# Materials provided
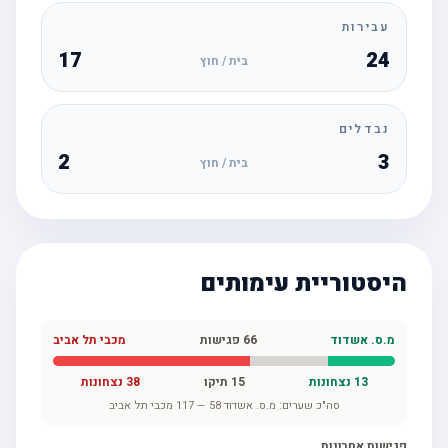
עבירות
17
24
בית / חוץ
נבדלים
2
3
בית / חוץ
היסטוריית עימותים
מ.ס. אשדוד
66
פגישות
מכבי תל אביב
13
נצחונות
15
תיקו
38
נצחונות
סה"כ שערים:
מ.ס. אשדוד
58
—
117
מכבי תל אביב
פגישות אחרונות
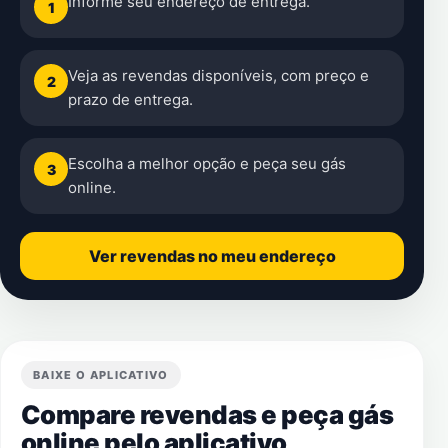
Informe seu endereço de entrega.
1
Veja as revendas disponíveis, com preço e
2
prazo de entrega.
Escolha a melhor opção e peça seu gás
3
online.
Ver revendas no meu endereço
BAIXE O APLICATIVO
Compare revendas e peça gás
online pelo aplicativo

# Goal of the exercise
Above are the entries; copy every line among them that contains the word "revendas".

# Finished task
Veja as revendas disponíveis, com preço e
Ver revendas no meu endereço
Compare revendas e peça gás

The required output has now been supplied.